The findings of the current study suggest that there are, indeed, specific behaviours, functional limitations, travel patterns and behaviour in traffic environments that may put some children at increased risk of a pedestrian collision. This information has provided a better understanding of the separate component skills that comprise the road-crossing task and has identified ‘at risk’ children. It has been instrumental in the development of a targeted, practical training program which is aimed at improving essential skills and strategies to cross roads safely amongst ‘at risk’ children through the provision of extensive feedback regarding road-crossing decisions in critical time gaps and with a range of distracting factors. An evaluation of the benefits of the training program is currently underway and preliminary analyses suggest a beneficial effect of the program in reducing the number of critically incorrect responses amongst 6–10 year old children.
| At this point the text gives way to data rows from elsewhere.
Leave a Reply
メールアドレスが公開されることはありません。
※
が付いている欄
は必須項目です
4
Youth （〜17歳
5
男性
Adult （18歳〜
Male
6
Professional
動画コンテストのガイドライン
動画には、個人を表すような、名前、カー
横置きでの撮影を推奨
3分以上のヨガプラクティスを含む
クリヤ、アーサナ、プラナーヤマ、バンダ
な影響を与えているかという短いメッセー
CONCLUSIONS AND RECOMMENDATIONS

The results of this study confirmed some previous findings related to child pedestrian road-crossing behaviour and identified a number of factors associated with poor road-crossing skill. The findings that poor attentional, cognitive and executive skills as well as younger age and low independent traffic exposure were related to poor gap selection have enhanced our understanding of which children are at increased risk. This information is a valuable resource on which a range of safety initiatives can be based, including environmental and vehicle improvements, but particularly a targeted and practical educational and training program aimed at teaching good road-crossing skills amongst ‘at risk’ young children. A training program has been developed and is currently being evaluated.

Table 4.

Mean score on functional assessment by age group.
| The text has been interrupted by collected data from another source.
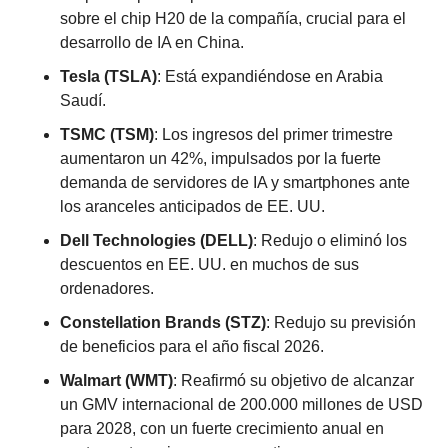
sobre el chip H20 de la compañía, crucial para el 
desarrollo de IA en China.
Tesla (TSLA)
: Está expandiéndose en Arabia 
Saudí.
TSMC (TSM)
: Los ingresos del primer trimestre 
aumentaron un 42%, impulsados por la fuerte 
demanda de servidores de IA y smartphones ante 
los aranceles anticipados de EE. UU.
Dell Technologies (DELL)
: Redujo o eliminó los 
descuentos en EE. UU. en muchos de sus 
ordenadores.
Constellation Brands (STZ)
: Redujo su previsión 
de beneficios para el año fiscal 2026.
Walmart (WMT)
: Reafirmó su objetivo de alcanzar 
un GMV internacional de 200.000 millones de USD 
para 2028, con un fuerte crecimiento anual en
Assessment Young children (6–8 years) (n=42) Older Children (9–10 years) (n=29) p-value

Mean Score (sd) Mean Score (sd)
Tower of London 71.36 (14.36) 78.14 (12.90) < 0.05
Colour Trails: I 36.90 (15.60) 22.95 (11.03) < 0.001
Colour Trails: II 83.52 (32.88) 51.99 (22.78) < 0.001
MVPT 102.67 (18.58) 106.61 (15.54) = 0.37
Connors Rating Scale (Oppositional) 55.28 (10.33) 50.42 (6.88) < 0.05
Connors Rating Scale (Cog./Att.) 52.45 (9.57) 49.19 (7.05) = 0.12
Connors Rating Scale (Hyperactivity) 55.58 (7.13) 51.89 (6.84) < 0.05
Connors Rating Scale (ADHD) 54.53 (7.87) 51.62 (7.24) = 0.13

ACKNOWLEDGEMENT

This project was funded by the NRMA-ACT Road Safety Trust (Australia).